Since Jeremy Corbyn’s election as its leader, Labour remains the focus for most people fighting for all these objectives. Certainly, it is still a long way from developing a socialist i.e. an anticapitalist, programme, or carrying through a thoroughgoing democratic reform that would enable this to be seriously discussed, but a vote for Labour remains for now the starting point for an effective struggle for anti-austerity, green, anticapitalist policies and the restoration of the relatively progressive position on immigration and the rights of refugees it held before 2016.

For a democratic, anti-Brexit Labour

Therefore it is necessary for socialists to cast a critical vote for the Labour Party but also to redouble our efforts within it for a clear internationalism, for an anti-racist policy on immigration and for a policy of unity with our class sisters and brothers in Europe fighting against austerity and neoliberalism there. This is far from being a hopeless task.

A majority of the party membership and electorate never voted for Brexit. A survey shortly before Christmas, part of the Party Members Project, conducted by Professor Tim Bale of Queen Mary University of London, found that 2/3 of Labour members, though strongly supporting the leader, do not support his views on Brexit. 72 percent think Corbyn should openly and unequivocally support a second referendum. A parallel poll of 1,675 Labour voters found 73 percent of them believed the Brexit decision was the wrong one.

More than that, Labour’s support for Brexit was something imposed by the leader’s office, utilising the undemocratic structure and policy-making system inherited from Neil Kinnock, Tony Blair and all those who reformed Labour in the 1980s and 1990s. That is why Red Flag supporters supported resolutions calling for opposition to the negotiations with the Tories, no deal with May or any Tory leader, and an absolute and unequivocal pledge for a second referendum in which the option of abandoning Brexit altogether is on the ballot paper.
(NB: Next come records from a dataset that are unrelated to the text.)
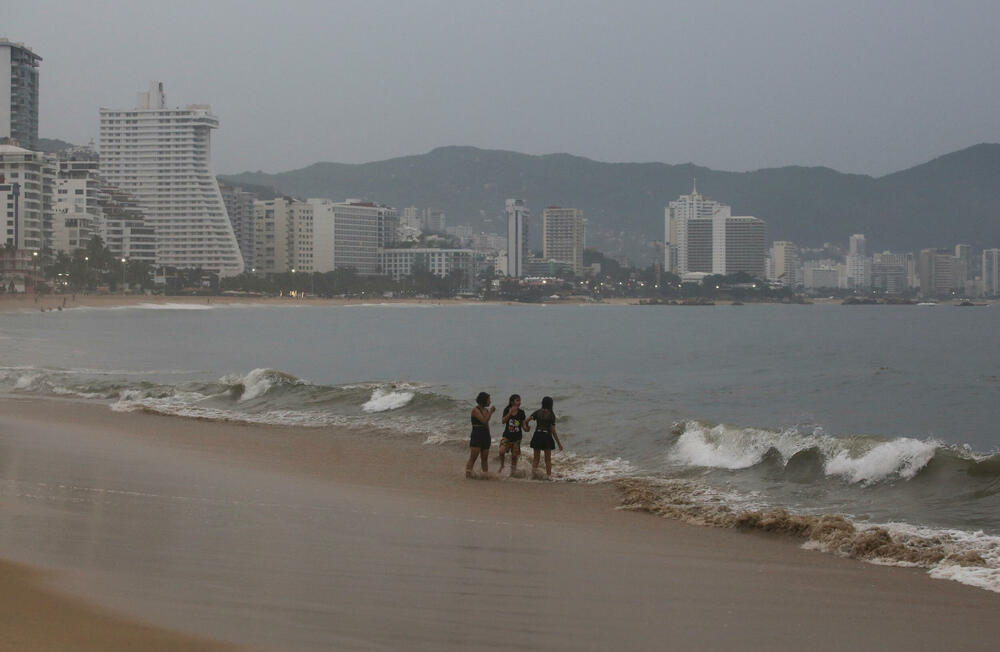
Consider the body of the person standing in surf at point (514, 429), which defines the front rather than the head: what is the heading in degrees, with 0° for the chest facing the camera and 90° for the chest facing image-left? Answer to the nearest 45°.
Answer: approximately 0°

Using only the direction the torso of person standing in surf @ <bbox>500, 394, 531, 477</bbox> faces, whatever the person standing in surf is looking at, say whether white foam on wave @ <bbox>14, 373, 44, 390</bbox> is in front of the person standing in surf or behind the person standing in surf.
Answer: behind

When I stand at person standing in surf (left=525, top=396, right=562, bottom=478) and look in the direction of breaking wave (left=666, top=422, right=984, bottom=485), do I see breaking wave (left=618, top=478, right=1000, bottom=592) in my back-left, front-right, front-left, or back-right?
front-right

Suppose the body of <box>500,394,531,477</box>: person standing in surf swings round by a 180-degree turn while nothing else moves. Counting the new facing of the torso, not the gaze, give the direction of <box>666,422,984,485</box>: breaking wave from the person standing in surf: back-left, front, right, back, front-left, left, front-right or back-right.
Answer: right

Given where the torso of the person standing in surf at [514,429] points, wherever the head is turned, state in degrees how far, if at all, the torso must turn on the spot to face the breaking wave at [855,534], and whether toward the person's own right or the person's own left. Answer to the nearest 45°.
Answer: approximately 45° to the person's own left
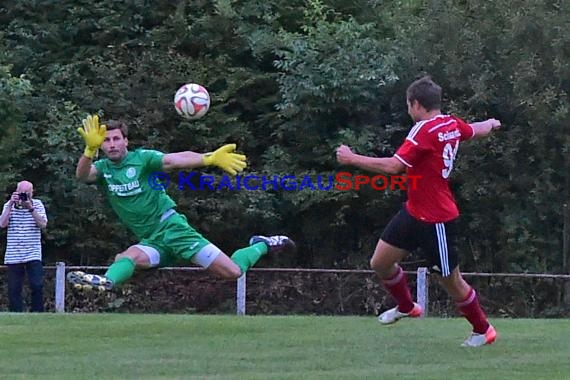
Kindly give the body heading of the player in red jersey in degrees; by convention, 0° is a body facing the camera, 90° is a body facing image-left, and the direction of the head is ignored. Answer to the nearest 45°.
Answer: approximately 135°

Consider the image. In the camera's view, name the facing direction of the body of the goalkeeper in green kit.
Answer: toward the camera

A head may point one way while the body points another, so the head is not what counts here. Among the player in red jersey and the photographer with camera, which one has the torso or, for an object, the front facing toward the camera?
the photographer with camera

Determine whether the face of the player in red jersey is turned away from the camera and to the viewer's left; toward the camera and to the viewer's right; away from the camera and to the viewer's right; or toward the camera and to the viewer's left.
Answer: away from the camera and to the viewer's left

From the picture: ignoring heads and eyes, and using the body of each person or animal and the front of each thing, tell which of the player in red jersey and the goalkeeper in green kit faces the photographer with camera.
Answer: the player in red jersey

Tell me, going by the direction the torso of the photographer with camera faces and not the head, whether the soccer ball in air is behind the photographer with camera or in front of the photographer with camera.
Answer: in front

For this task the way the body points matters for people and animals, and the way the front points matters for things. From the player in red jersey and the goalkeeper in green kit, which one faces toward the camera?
the goalkeeper in green kit

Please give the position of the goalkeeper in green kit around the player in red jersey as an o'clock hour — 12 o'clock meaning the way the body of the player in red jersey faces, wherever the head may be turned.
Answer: The goalkeeper in green kit is roughly at 11 o'clock from the player in red jersey.

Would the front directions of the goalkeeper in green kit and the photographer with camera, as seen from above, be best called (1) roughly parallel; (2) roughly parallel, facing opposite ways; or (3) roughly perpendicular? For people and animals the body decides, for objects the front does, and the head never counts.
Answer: roughly parallel

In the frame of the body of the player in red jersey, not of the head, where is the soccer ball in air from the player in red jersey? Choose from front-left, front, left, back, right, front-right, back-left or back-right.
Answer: front

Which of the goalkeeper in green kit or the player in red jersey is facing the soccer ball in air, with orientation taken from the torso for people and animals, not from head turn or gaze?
the player in red jersey

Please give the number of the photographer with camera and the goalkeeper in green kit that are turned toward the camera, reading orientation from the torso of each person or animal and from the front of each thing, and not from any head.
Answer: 2

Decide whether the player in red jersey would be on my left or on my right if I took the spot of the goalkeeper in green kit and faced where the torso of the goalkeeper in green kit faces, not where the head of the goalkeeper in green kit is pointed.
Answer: on my left

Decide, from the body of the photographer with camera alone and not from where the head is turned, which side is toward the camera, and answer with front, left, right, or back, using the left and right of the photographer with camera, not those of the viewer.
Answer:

For all these reasons, supporters of Red Flag are campaigning for Labour MEPs in the European elections but at the same time we will be campaigning for the Labour Party conference to adopt a clear internationalist position of opposition to Brexit and for a referendum on the question of remaining and fighting alongside our European brothers and sisters, aiming to transform the Europe of the monopolies and the bankers into a workers’ Socialist United States of Europe.

Left wing activists, whilst fighting to get out the Labour vote on 23 May, should not remain silent about the terrible mess the leadership have made of the campaign and of the whole European policy. In the branches, the constituencies and affiliated unions we need to condemn the leadership’s stance, and demand that it do what Jeremy said he would do when he became leader: speak for the majority of Labour members and voters, rather than triangulate with the Brexit, anti-migrant forces inside and outside our ranks.

After the election, we need to ensure that every Labour MP votes to reject May’s deal when or if it returns to parliament in June. A struggle must immediately begin to reverse the party’s rotten “compromise” position, that was won in the final instance by the Momentum and Unite leadership’s intervention at last year’s conference to ensure that the motion did not clearly commit the leadership to Remain and a second referendum.

The party, through its local branches, constituency GCs , the National Executive and Annual Conference needs to make it clear that the PLP will never vote for Brexit, that a Labour government will not try to negotiate a “good Brexit” and that, if parliament votes for such a deal, it will demand a referendum and mobilise on the streets and by direct action to stop it. Labour for a Socialist Europe, the Love Socialism, Hate Brexit MPs need to mobilise for all they are worth to prevent this year’s conference from being deceived and deluded as Liverpool was.

Last, but not least, the entire Labour Left should fight to build links to workers in Europe, fighting against austerity and the neoliberal policies of the EU; policies that were pioneered in Britain under the Tories and would be redoubled under a Tory government led by the Brexiteers.